It’s still under investigation, but scientifically, it’s [currently known](https://www.ncbi.nlm.nih.gov/pmc/articles/PMC4034215/) that if you breathe quickly in ways that activate your body’s stress systems, you can get your body to postpone some of the things it would normally do to respond to illness. A lot of “feeling ill” is your body’s process of fighting illness, so by intentional and frequent hyperventilation, like a controlled panic attack, you can make your body feel like it has more important things to deal with than being ill.

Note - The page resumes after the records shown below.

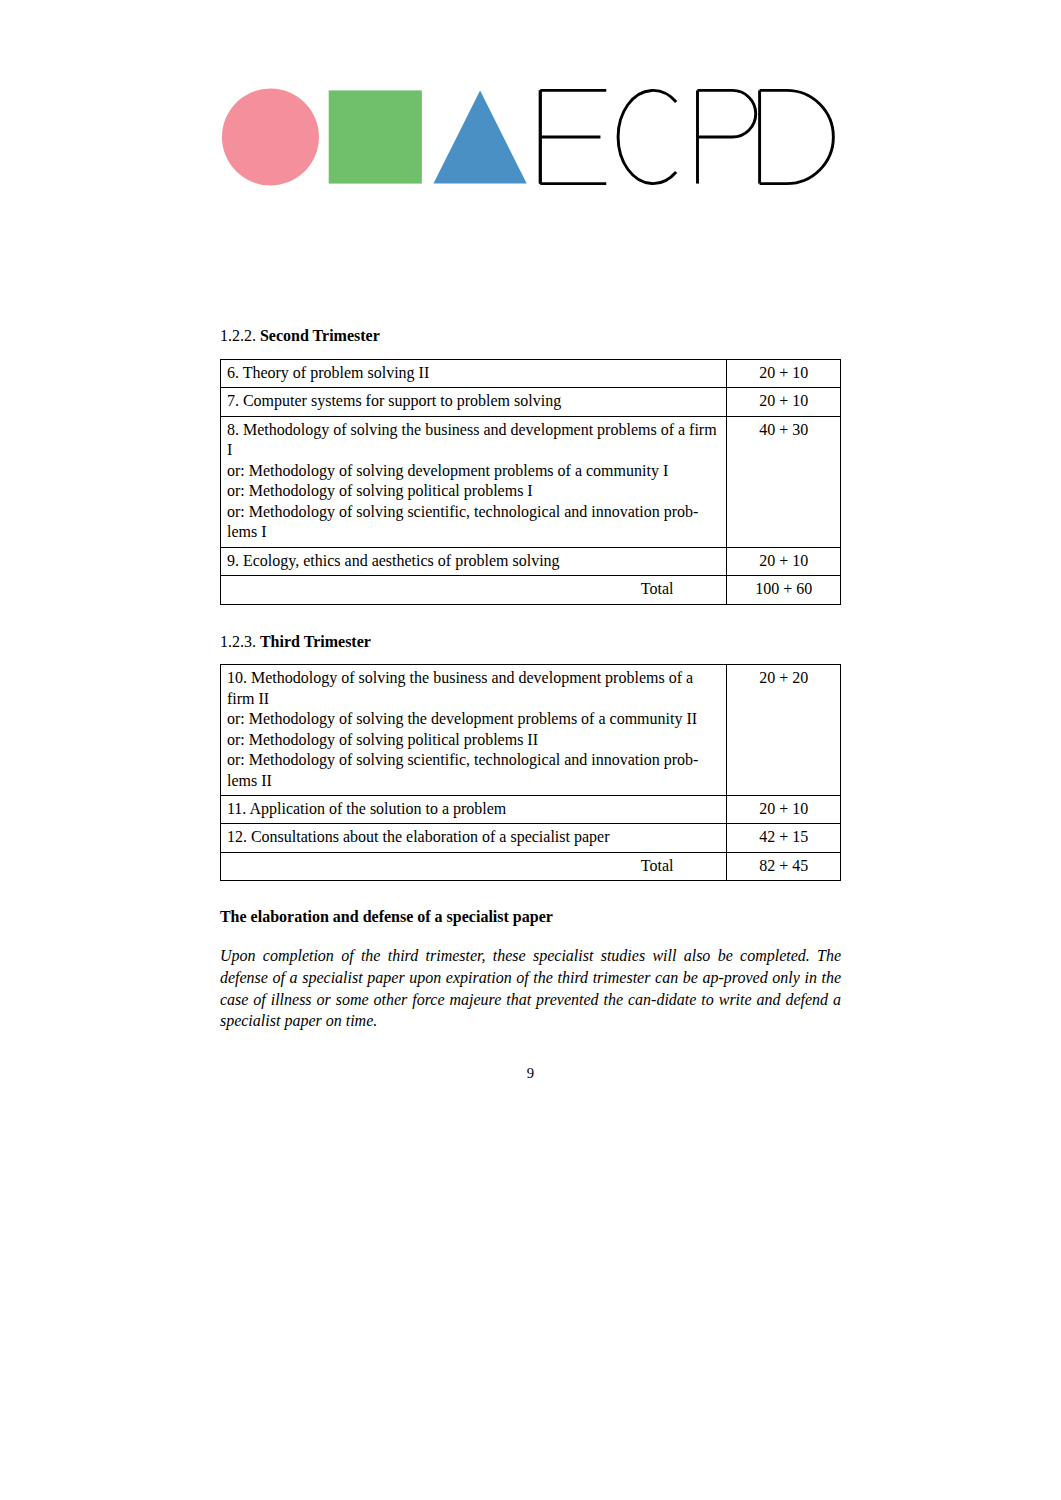1.2.2. Second Trimester
| 6. Theory of problem solving II | 20 + 10 |
| 7. Computer systems for support to problem solving | 20 + 10 |
| 8. Methodology of solving the business and development problems of a firm I or: Methodology of solving development problems of a community I or: Methodology of solving political problems I or: Methodology of solving scientific, technological and innovation prob-lems I | 40 + 30 |
| 9. Ecology, ethics and aesthetics of problem solving | 20 + 10 |
| Total | 100 + 60 |
1.2.3. Third Trimester
| 10. Methodology of solving the business and development problems of a firm II or: Methodology of solving the development problems of a community II or: Methodology of solving political problems II or: Methodology of solving scientific, technological and innovation prob-lems II | 20 + 20 |
| 11. Application of the solution to a problem | 20 + 10 |
| 12. Consultations about the elaboration of a specialist paper | 42 + 15 |
| Total | 82 + 45 |
The elaboration and defense of a specialist paper
Upon completion of the third trimester, these specialist studies will also be completed. The defense of a specialist paper upon expiration of the third trimester can be ap-proved only in the case of illness or some other force majeure that prevented the can-didate to write and defend a specialist paper on time.
9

There may be more to it than that, because what I called the “stress system”; the sympathetic nervous system, and the hormones adrenaline and cortisol, which are raised by this method, might not be the only thing involved in stress:
There’s also a hormone that’s recently been discovered to have an [influence](https://www.sciencemag.org/news/2019/09/hormone-secreted-bones-may-help-us-escape-danger) on the stress response called osteocalcin, and natural stress seems to raise it, but as far as I’m aware Wim Hof’s techniques haven’t been tested against that.
It’s also possible that intentionally stressing yourself out biologically in a controlled way, while actually being relatively calm and controlled about it, means that it operates in a different way to normal stress, but “controlled panic attack meditation” strikes me as a pretty reasonable eli5.